● **Task description**
Copy the data exactly, pictures aside.

● **Task data**

-- Opening Marker --

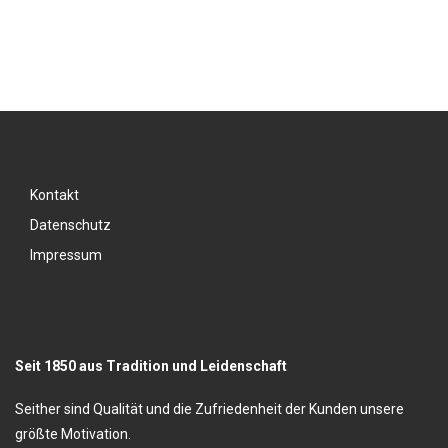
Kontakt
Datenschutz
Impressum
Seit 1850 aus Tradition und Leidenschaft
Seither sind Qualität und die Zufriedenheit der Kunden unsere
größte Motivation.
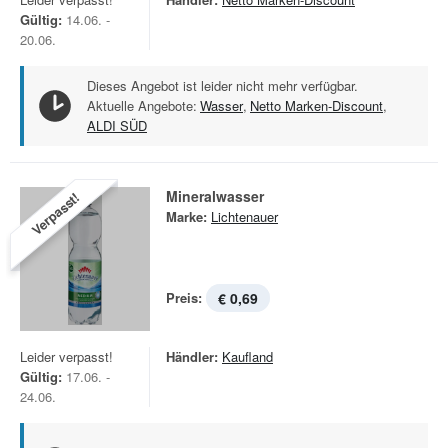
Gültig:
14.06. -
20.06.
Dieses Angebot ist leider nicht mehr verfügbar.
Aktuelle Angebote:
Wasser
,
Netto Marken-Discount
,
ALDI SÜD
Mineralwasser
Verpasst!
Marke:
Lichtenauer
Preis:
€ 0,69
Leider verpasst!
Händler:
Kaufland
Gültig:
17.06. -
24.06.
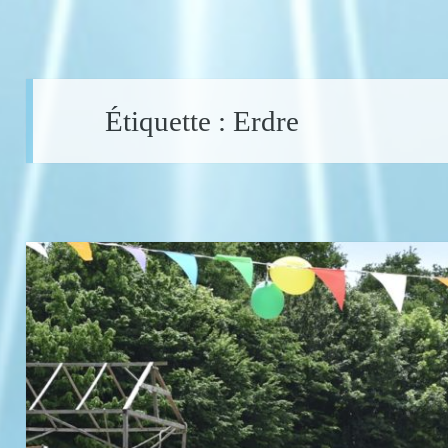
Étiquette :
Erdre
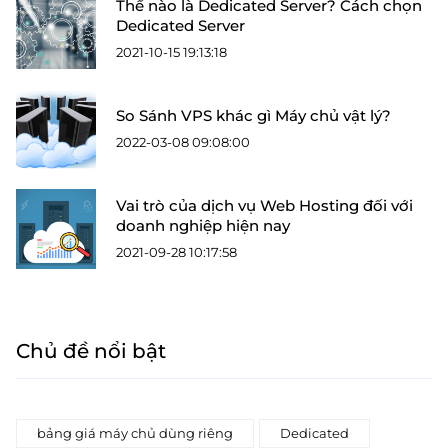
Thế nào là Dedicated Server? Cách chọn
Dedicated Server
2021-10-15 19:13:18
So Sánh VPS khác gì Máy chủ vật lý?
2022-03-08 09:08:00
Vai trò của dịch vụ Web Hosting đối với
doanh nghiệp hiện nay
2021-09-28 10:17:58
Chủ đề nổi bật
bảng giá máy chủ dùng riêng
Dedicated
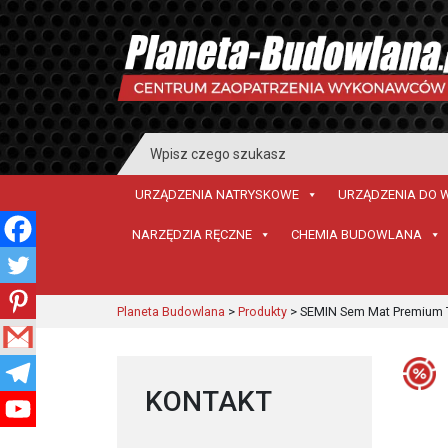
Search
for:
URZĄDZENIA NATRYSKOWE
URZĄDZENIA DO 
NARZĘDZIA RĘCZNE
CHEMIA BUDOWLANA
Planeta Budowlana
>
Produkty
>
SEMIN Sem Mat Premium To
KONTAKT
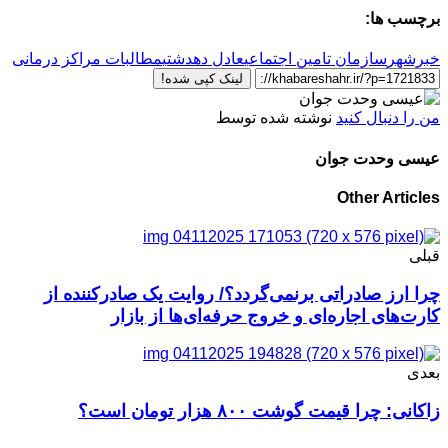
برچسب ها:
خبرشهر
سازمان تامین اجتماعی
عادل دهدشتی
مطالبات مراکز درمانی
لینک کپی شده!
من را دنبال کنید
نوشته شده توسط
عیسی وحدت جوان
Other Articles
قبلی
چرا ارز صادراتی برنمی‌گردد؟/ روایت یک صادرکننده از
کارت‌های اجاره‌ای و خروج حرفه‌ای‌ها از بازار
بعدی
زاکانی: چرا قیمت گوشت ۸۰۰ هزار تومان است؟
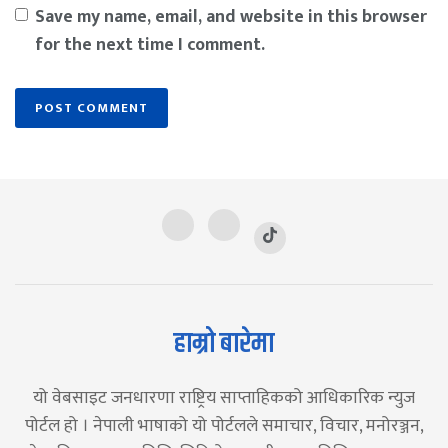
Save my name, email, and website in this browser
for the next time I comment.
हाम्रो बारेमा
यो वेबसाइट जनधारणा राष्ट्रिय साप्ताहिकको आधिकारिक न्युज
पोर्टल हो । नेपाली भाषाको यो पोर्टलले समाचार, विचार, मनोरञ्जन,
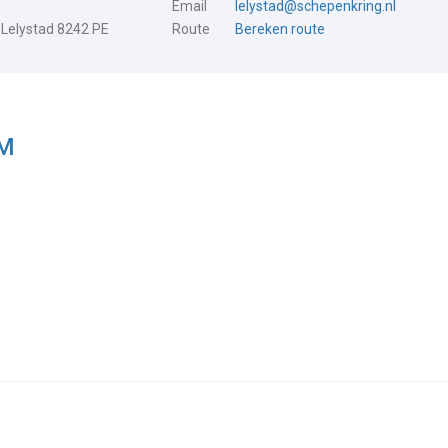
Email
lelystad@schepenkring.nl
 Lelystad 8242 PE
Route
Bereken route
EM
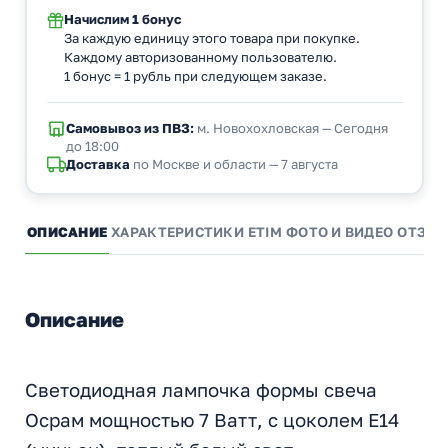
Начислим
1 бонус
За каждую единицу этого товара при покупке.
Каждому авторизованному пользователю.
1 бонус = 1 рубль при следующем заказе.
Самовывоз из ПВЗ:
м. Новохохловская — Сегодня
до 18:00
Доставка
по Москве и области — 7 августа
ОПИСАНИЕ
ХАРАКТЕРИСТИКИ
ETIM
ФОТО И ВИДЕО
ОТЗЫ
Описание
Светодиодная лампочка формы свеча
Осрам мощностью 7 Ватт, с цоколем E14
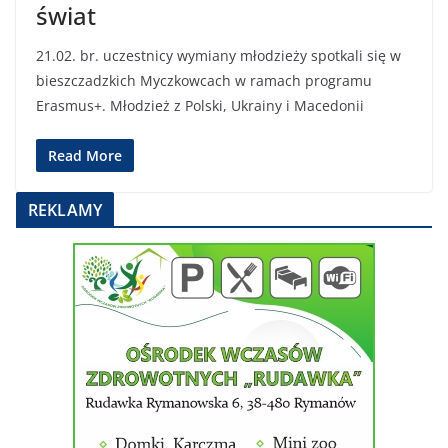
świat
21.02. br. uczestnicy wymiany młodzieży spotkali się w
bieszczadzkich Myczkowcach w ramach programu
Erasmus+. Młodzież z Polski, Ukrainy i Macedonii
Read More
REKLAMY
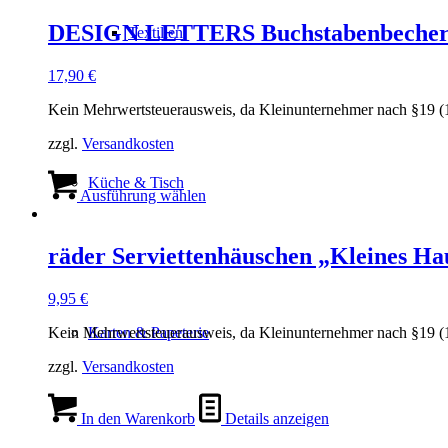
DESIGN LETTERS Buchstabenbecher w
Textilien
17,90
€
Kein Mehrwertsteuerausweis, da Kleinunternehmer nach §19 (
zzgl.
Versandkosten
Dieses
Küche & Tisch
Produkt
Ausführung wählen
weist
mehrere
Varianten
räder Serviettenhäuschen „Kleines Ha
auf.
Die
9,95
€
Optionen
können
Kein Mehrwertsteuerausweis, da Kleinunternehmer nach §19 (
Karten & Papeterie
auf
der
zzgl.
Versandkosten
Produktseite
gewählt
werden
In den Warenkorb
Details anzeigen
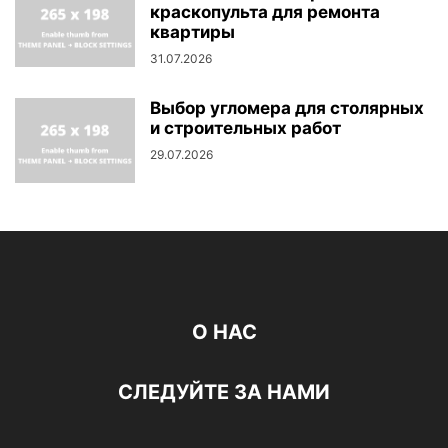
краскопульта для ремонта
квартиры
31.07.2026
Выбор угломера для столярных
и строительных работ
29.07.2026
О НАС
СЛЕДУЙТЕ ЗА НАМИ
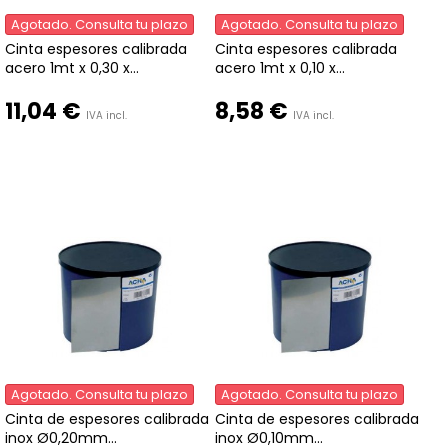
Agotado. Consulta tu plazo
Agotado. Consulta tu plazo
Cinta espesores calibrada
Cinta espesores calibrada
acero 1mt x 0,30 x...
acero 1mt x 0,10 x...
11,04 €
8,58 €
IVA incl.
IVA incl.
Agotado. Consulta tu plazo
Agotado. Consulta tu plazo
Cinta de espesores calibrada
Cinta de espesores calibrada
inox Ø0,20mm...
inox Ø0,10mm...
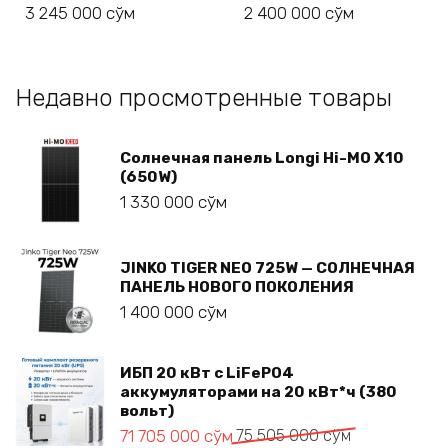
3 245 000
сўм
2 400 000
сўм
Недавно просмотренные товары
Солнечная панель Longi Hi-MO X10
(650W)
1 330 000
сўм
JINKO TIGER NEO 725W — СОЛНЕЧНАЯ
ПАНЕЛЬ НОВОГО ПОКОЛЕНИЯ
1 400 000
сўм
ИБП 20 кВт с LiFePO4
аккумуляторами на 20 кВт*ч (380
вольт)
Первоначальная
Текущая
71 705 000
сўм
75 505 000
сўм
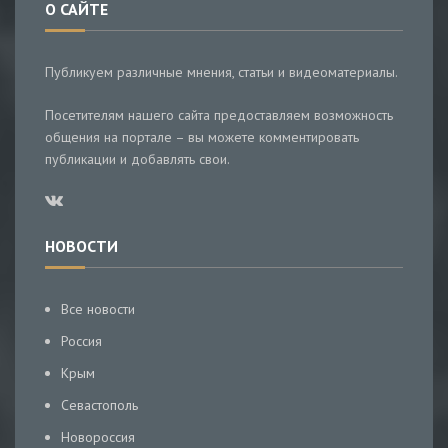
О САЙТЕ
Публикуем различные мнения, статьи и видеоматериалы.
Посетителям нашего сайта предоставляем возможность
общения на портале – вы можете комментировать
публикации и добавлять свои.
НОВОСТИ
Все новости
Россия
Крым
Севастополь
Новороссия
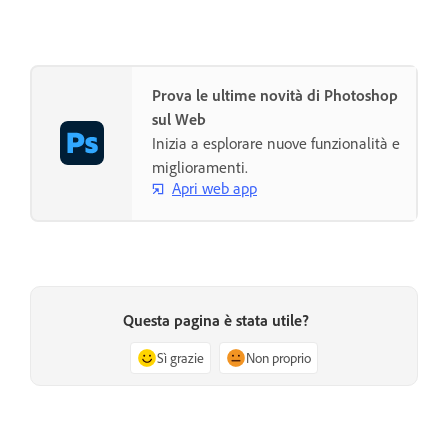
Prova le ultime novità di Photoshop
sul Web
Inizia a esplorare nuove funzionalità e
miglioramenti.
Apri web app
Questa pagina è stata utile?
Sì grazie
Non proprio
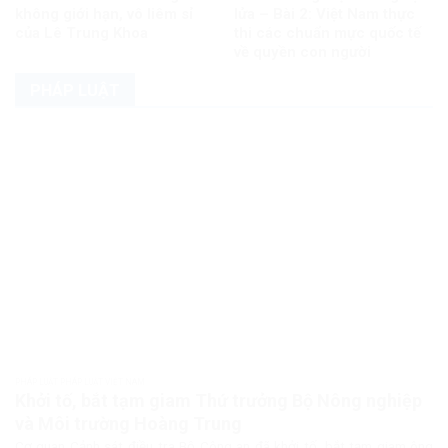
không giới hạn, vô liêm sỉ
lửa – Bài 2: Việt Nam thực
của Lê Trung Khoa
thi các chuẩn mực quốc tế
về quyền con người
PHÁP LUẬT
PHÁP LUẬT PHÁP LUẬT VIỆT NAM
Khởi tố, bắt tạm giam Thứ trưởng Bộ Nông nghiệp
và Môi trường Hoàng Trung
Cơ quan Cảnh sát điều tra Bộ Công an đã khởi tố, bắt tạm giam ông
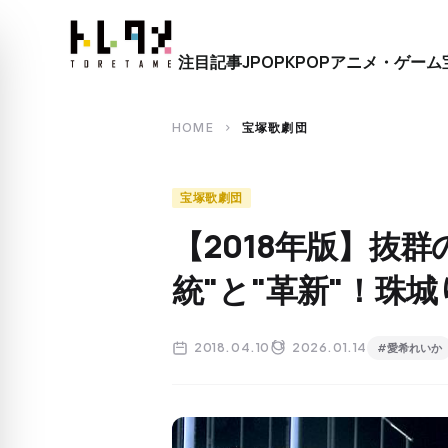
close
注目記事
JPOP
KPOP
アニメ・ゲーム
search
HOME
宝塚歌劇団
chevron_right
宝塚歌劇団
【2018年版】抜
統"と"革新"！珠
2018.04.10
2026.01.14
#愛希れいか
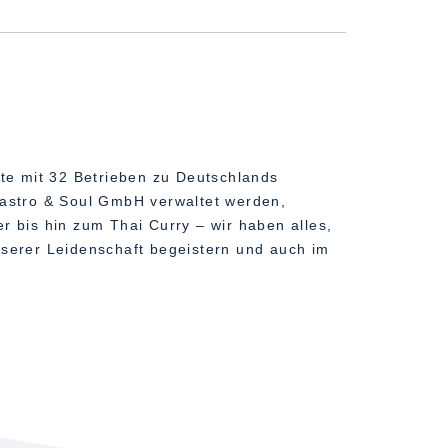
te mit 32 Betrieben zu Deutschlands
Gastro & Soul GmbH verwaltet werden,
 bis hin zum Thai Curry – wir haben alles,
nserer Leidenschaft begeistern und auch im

-- Closing Marker --

● **The completed task**
Kontakt
Datenschutz
Impressum
Seit 1850 aus Tradition und Leidenschaft
Seither sind Qualität und die Zufriedenheit der Kunden unsere
größte Motivation.
Gültig:
14.06. -
20.06.
Dieses Angebot ist leider nicht mehr verfügbar.
Aktuelle Angebote:
Wasser
,
Netto Marken-Discount
,
ALDI SÜD
Mineralwasser
Verpasst!
Marke:
Lichtenauer
Preis:
€ 0,69
Leider verpasst!
Händler:
Kaufland
Gültig:
17.06. -
24.06.
Étiquette :
Erdre
Thế nào là Dedicated Server? Cách chọn
Dedicated Server
2021-10-15 19:13:18
So Sánh VPS khác gì Máy chủ vật lý?
2022-03-08 09:08:00
Vai trò của dịch vụ Web Hosting đối với
doanh nghiệp hiện nay
2021-09-28 10:17:58
Chủ đề nổi bật
bảng giá máy chủ dùng riêng
Dedicated
Search
for:
URZĄDZENIA NATRYSKOWE
URZĄDZENIA DO 
NARZĘDZIA RĘCZNE
CHEMIA BUDOWLANA
Planeta Budowlana
>
Produkty
>
SEMIN Sem Mat Premium To
KONTAKT
برچسب ها:
خبرشهر
سازمان تامین اجتماعی
عادل دهدشتی
مطالبات مراکز درمانی
لینک کپی شده!
من را دنبال کنید
نوشته شده توسط
عیسی وحدت جوان
Other Articles
قبلی
چرا ارز صادراتی برنمی‌گردد؟/ روایت یک صادرکننده از
کارت‌های اجاره‌ای و خروج حرفه‌ای‌ها از بازار
بعدی
زاکانی: چرا قیمت گوشت ۸۰۰ هزار تومان است؟
Save my name, email, and website in this browser
for the next time I comment.
हाम्रो बारेमा
यो वेबसाइट जनधारणा राष्ट्रिय साप्ताहिकको आधिकारिक न्युज
पोर्टल हो । नेपाली भाषाको यो पोर्टलले समाचार, विचार, मनोरञ्जन,
Email
lelystad@schepenkring.nl
 Lelystad 8242 PE
Route
Bereken route
EM
Начислим
1 бонус
За каждую единицу этого товара при покупке.
Каждому авторизованному пользователю.
1 бонус = 1 рубль при следующем заказе.
Самовывоз из ПВЗ:
м. Новохохловская — Сегодня
до 18:00
Доставка
по Москве и области — 7 августа
ОПИСАНИЕ
ХАРАКТЕРИСТИКИ
ETIM
ФОТО И ВИДЕО
ОТЗЫ
Описание
Светодиодная лампочка формы свеча
Осрам мощностью 7 Ватт, с цоколем E14
świat
21.02. br. uczestnicy wymiany młodzieży spotkali się w
bieszczadzkich Myczkowcach w ramach programu
Erasmus+. Młodzież z Polski, Ukrainy i Macedonii
Read More
REKLAMY
DESIGN LETTERS Buchstabenbecher w
Textilien
17,90
€
Kein Mehrwertsteuerausweis, da Kleinunternehmer nach §19 (
zzgl.
Versandkosten
Dieses
Küche & Tisch
Produkt
Ausführung wählen
weist
mehrere
Varianten
räder Serviettenhäuschen „Kleines Ha
auf.
Die
9,95
€
Optionen
können
Kein Mehrwertsteuerausweis, da Kleinunternehmer nach §19 (
Karten & Papeterie
auf
der
zzgl.
Versandkosten
Produktseite
gewählt
werden
In den Warenkorb
Details anzeigen
краскопульта для ремонта
квартиры
31.07.2026
Выбор угломера для столярных
и строительных работ
29.07.2026
О НАС
СЛЕДУЙТЕ ЗА НАМИ
Agotado. Consulta tu plazo
Agotado. Consulta tu plazo
Cinta espesores calibrada
Cinta espesores calibrada
acero 1mt x 0,30 x...
acero 1mt x 0,10 x...
11,04 €
8,58 €
IVA incl.
IVA incl.
Agotado. Consulta tu plazo
Agotado. Consulta tu plazo
Cinta de espesores calibrada
Cinta de espesores calibrada
inox Ø0,20mm...
inox Ø0,10mm...
3 245 000
сўм
2 400 000
сўм
Недавно просмотренные товары
Солнечная панель Longi Hi-MO X10
(650W)
1 330 000
сўм
JINKO TIGER NEO 725W — СОЛНЕЧНАЯ
ПАНЕЛЬ НОВОГО ПОКОЛЕНИЯ
1 400 000
сўм
ИБП 20 кВт с LiFePO4
аккумуляторами на 20 кВт*ч (380
вольт)
Первоначальная
Текущая
71 705 000
сўм
75 505 000
сўм
О САЙТЕ
Публикуем различные мнения, статьи и видеоматериалы.
Посетителям нашего сайта предоставляем возможность
общения на портале – вы можете комментировать
публикации и добавлять свои.
НОВОСТИ
Все новости
Россия
Крым
Севастополь
Новороссия
Prova le ultime novità di Photoshop
sul Web
Inizia a esplorare nuove funzionalità e
miglioramenti.
Apri web app
Questa pagina è stata utile?
Sì grazie
Non proprio
không giới hạn, vô liêm sỉ
lửa – Bài 2: Việt Nam thực
của Lê Trung Khoa
thi các chuẩn mực quốc tế
về quyền con người
PHÁP LUẬT
PHÁP LUẬT PHÁP LUẬT VIỆT NAM
Khởi tố, bắt tạm giam Thứ trưởng Bộ Nông nghiệp
và Môi trường Hoàng Trung
Cơ quan Cảnh sát điều tra Bộ Công an đã khởi tố, bắt tạm giam ông
close
注目記事
JPOP
KPOP
アニメ・ゲーム
search
HOME
宝塚歌劇団
chevron_right
宝塚歌劇団
【2018年版】抜
統"と"革新"！珠
2018.04.10
2026.01.14
#愛希れいか
te mit 32 Betrieben zu Deutschlands
Gastro & Soul GmbH verwaltet werden,
 bis hin zum Thai Curry – wir haben alles,
nserer Leidenschaft begeistern und auch im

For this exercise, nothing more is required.